Saudi Arabia’s central bank has stepped up the use of a mechanism to pump money into the financial system as it looks to tackle a liquidity crunch that has helped push borrowing costs for lenders to the highest in decades, according to people familiar with the matter.
The latest intervention is relying on open market operations, the people said, transactions that allow the central bank to provide or drain short-term liquidity in exchange for securities from lenders.
Unusually for a period of high oil prices, Saudi banks are facing a shortage of liquidity. A rapid rise in lending that’s not been matched by deposit growth has left banks clamouring for funding. Meanwhile, an expected influx of government deposits from soaring crude receipts has not materialised and a previous central bank liquidity injection provided only temporary relief.
The monetary authority has stepped up its use of open market operations over the past few weeks to tackle the issue, the people said, asking not be named because the information is private. The effort by SAMA, as the central bank is known, helped stabilize the interest rate banks charge one another for loans, though it remains near a record high.
SAMA didn’t immediately respond to a request for comment.
Policymakers are trying a new tack months after bank liquidity came under unprecedented pressure as an expansion of credit outpaced deposit growth and Saudi Arabia largely matched four successive 75 basis-point rate hikes by the US Federal Reserve to maintain its currency peg against the dollar.
Around June, the Saudi central bank placed about 50b riyals ($13bn) as deposits with commercial lenders, Bloomberg reported at the time. The injection of funds at a discount to the three-month Saudi Interbank Offered Rate, or Saibor, eased liquidity conditions through the summer before they started to tighten again.
The funding stress intensified last month, with the three-month Saibor peaking at a record of just under 6% in late October. It’s since dropped by nearly half a point even as Saudi Arabia followed the Fed again in November and raised its policy rates by 75 basis points.
“Higher policy rates are partly to blame for the higher Saibor rates but a domestic liquidity squeeze is adding to the pressures,” said Farouk Soussa, an economist at Goldman Sachs Group Inc. “Banks are competing strongly for market share through aggressive loan-book expansion which is happening at a rate that far exceeds deposit growth.”
Saudi authorities are trying to assert control over the cost of money for banks because the liquidity crunch threatens to undermine the ability to fund the kingdom’s construction pipeline estimated at over $400bn over the next five years, part of an economic makeover to diversify away from oil.
Fitch Ratings warned this month that lending growth risks decelerating next year if the central bank doesn’t step in with further liquidity support. Higher interbank rates can also ricochet across the economy by boosting the cost of borrowing for consumers and businesses.

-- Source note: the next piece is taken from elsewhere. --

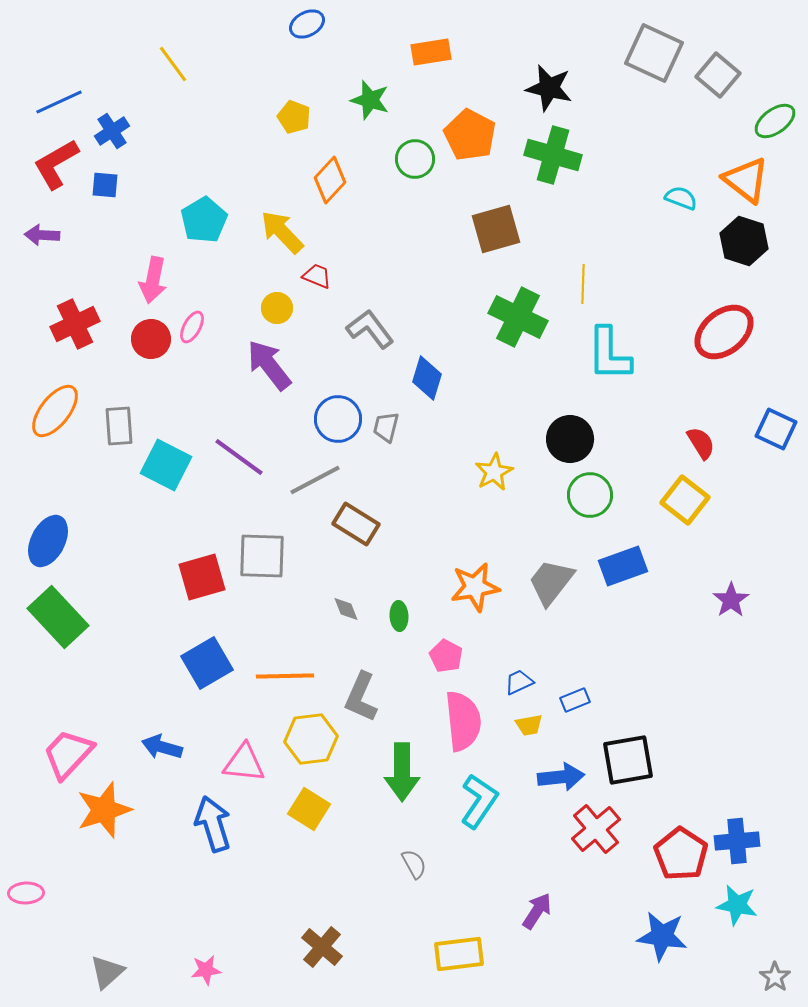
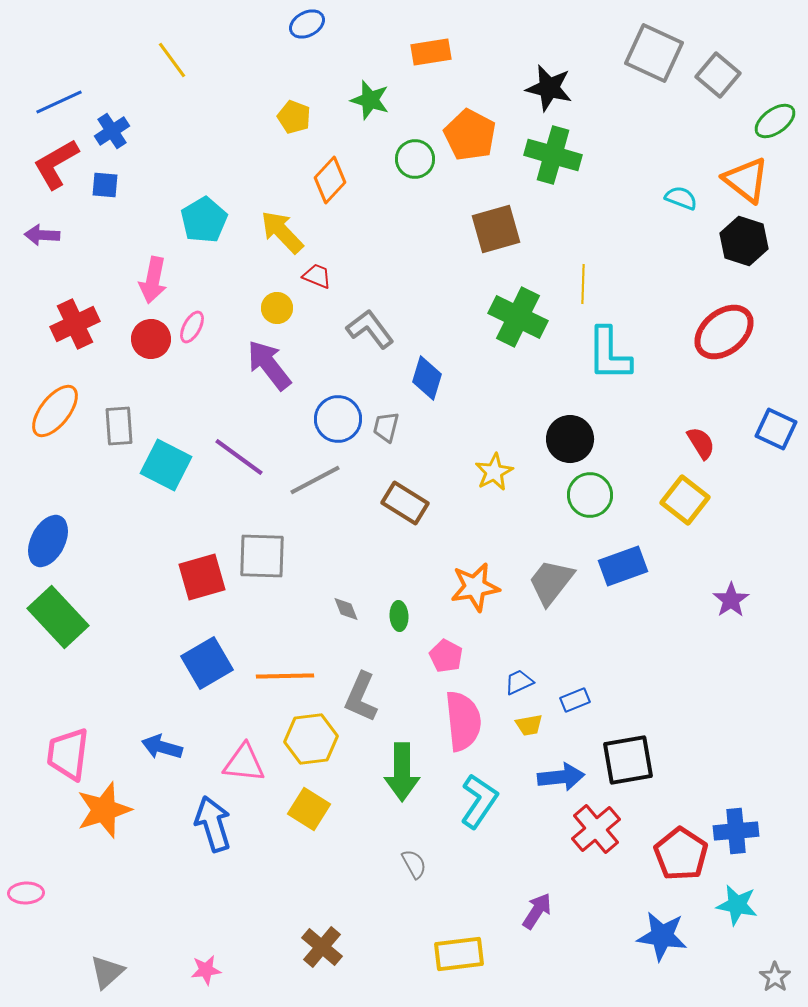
yellow line at (173, 64): moved 1 px left, 4 px up
brown rectangle at (356, 524): moved 49 px right, 21 px up
pink trapezoid at (68, 754): rotated 36 degrees counterclockwise
blue cross at (737, 841): moved 1 px left, 10 px up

Pressure in the kingdom’s banking system has been building by a degree unmatched except during periods when oil prices were crashing or global crises like the credit crunch of 2008-2009. This year, by contrast, Saudi Arabia is on track to run its first budget surplus in about a decade after seeing revenues soar on the back of a rally in oil prices above $100 and higher production.
Earlier this year, the government said it would hold billions of dollars worth of windfall revenue in a current account until the end of the year and only then decide how to distribute it.
Saudi banks have tried to cope by raising capital in the market and tapping more interest-bearing deposits. Lenders including Al Rajhi Bank and Riyad Bank issued about $7bn in debt this year, an amount comparable to their counterparts in the United Arab Emirates but at a higher spread.
The question is if the latest intervention will leave a more lasting mark on the local interbank market as the Fed delivers further rate hikes, with a plan to raise its benchmark by 50 basis points at its final meeting of the year on December 13-14.
“The rising Saibor premium appears to be driven by strong demand so an injection of liquidity by SAMA will help,” said Tarek Fadlallah, head of Nomura Asset Management’s Middle East business. “But banks may need to additionally lure substantial private-sector deposits in order to maintain the current pace of lending.”